De rechtbank oordeelt dat de twee verdachten zich gezamenlijk schuldig hebben gemaakt aan een poging tot afpersing. Dat dit in juridische zin om een poging gaat, komt doordat de verdachten niet aantroffen waar ze naar op zoek waren. Het slachtoffer was immers geen dealer. Uit de slachtofferverklaring van de vrouw blijkt dat deze gebeurtenis een traumatische ervaring is geweest waarvan zij nog steeds de gevolgen ondervindt. De verdachten hadden enkel oog voor hun drang naar drugs en hielden geen rekening met de consequenties van hun handelen voor anderen.
De 53-jarige verdachte wilde niet meewerken aan een onderzoek van de reclassering. Bij het bepalen van de straf houdt de rechtbank in strafverzwarende zin rekening met het feit dat de verdachte in 2018 en 2020 tot lange gevangenisstraffen is veroordeeld vanwege soortgelijke feiten. De rechtbank vindt een celstraf van 14 maanden passend en geboden.

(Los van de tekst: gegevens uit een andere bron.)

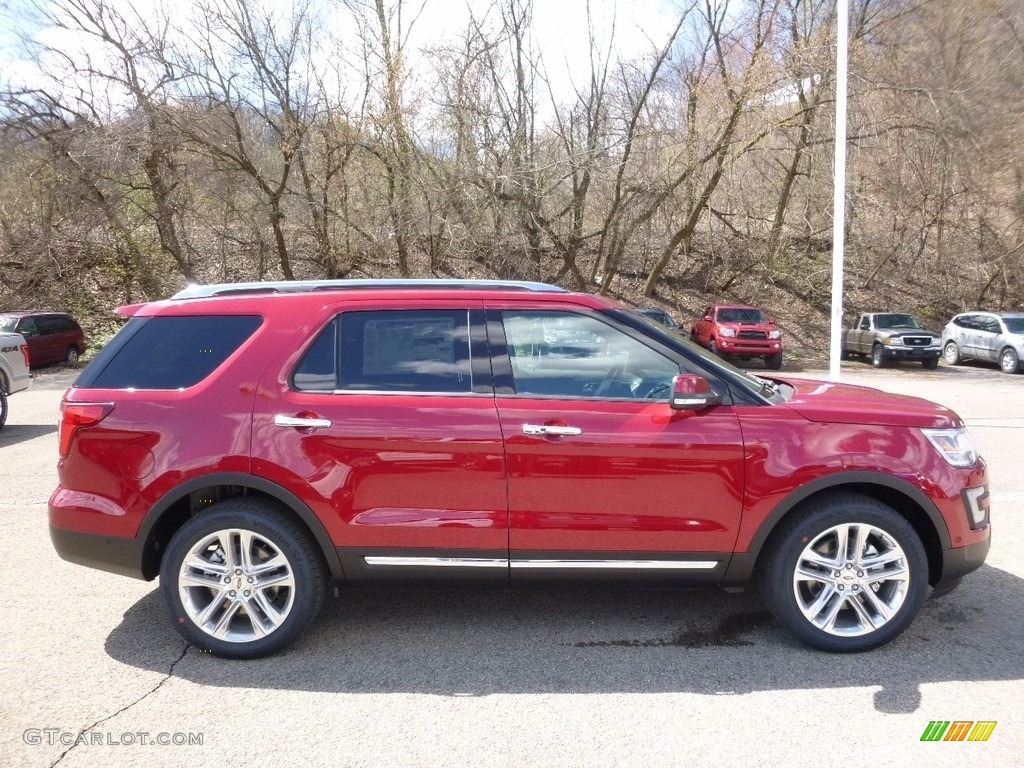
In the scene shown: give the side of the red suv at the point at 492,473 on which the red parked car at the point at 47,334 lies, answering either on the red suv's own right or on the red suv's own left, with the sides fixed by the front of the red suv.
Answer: on the red suv's own left

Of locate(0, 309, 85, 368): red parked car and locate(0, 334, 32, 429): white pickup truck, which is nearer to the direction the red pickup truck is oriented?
the white pickup truck

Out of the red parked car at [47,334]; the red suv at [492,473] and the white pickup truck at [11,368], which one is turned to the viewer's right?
the red suv

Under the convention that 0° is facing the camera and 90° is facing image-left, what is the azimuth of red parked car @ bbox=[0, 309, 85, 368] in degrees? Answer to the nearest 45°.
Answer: approximately 45°

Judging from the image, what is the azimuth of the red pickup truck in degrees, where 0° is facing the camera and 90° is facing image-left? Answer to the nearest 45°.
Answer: approximately 315°

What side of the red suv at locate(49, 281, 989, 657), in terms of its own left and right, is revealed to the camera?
right

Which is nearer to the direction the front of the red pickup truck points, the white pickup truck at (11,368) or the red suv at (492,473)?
the red suv

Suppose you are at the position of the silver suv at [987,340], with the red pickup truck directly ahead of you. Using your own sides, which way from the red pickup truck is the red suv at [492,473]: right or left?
left

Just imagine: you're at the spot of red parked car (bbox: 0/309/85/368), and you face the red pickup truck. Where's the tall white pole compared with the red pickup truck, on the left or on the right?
right

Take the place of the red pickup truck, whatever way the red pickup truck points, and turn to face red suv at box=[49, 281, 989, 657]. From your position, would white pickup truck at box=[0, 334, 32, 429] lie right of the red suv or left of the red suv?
right

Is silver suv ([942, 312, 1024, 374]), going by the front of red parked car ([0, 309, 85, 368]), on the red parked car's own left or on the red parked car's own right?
on the red parked car's own left
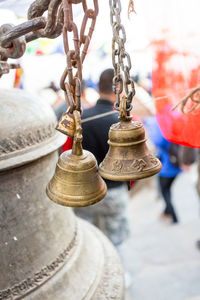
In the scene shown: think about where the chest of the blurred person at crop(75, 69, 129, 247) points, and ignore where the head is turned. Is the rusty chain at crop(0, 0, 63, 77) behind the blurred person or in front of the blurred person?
behind

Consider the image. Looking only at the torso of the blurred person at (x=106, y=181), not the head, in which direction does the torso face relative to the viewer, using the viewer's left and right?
facing away from the viewer

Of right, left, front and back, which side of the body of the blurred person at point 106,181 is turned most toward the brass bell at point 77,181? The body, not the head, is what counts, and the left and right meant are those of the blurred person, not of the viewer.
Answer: back

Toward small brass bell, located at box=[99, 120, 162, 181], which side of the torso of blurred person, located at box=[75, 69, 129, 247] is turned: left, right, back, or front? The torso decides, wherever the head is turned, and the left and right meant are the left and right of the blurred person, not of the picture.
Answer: back

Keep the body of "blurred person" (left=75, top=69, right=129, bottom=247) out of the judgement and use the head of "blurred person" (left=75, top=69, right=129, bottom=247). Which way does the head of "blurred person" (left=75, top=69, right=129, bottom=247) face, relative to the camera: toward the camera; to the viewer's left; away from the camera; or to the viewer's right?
away from the camera
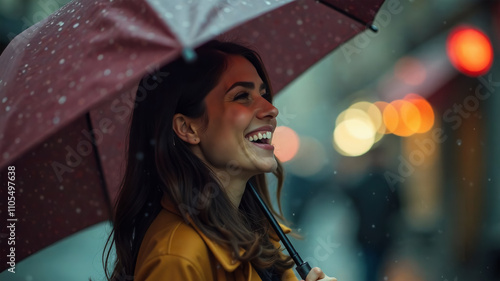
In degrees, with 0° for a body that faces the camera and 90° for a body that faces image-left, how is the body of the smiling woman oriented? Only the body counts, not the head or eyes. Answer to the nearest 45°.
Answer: approximately 270°

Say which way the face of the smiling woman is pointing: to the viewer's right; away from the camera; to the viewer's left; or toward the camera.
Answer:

Uit onderzoek van de reclassering naar de 56-jarige verdachte blijkt dat hij in het verleden langdurig verslaafd is geweest aan verschillende middelen. Tijdens de poging tot beroving op 6 april was hij onder invloed van crystal meth. De rechtbank vindt een celstraf van 10 maanden passend en geboden. Daarvan zijn 3 maanden voorwaardelijk met een proeftijd van 2 jaar. De verdachte moet zich aan verschillende voorwaarden houden, zoals behandeling door een zorginstelling. Dit moet voorkomen dat hij opnieuw de fout in gaat.
Daarnaast moeten de verdachten het slachtoffer een schadevergoeding betalen van in totaal 3070 euro.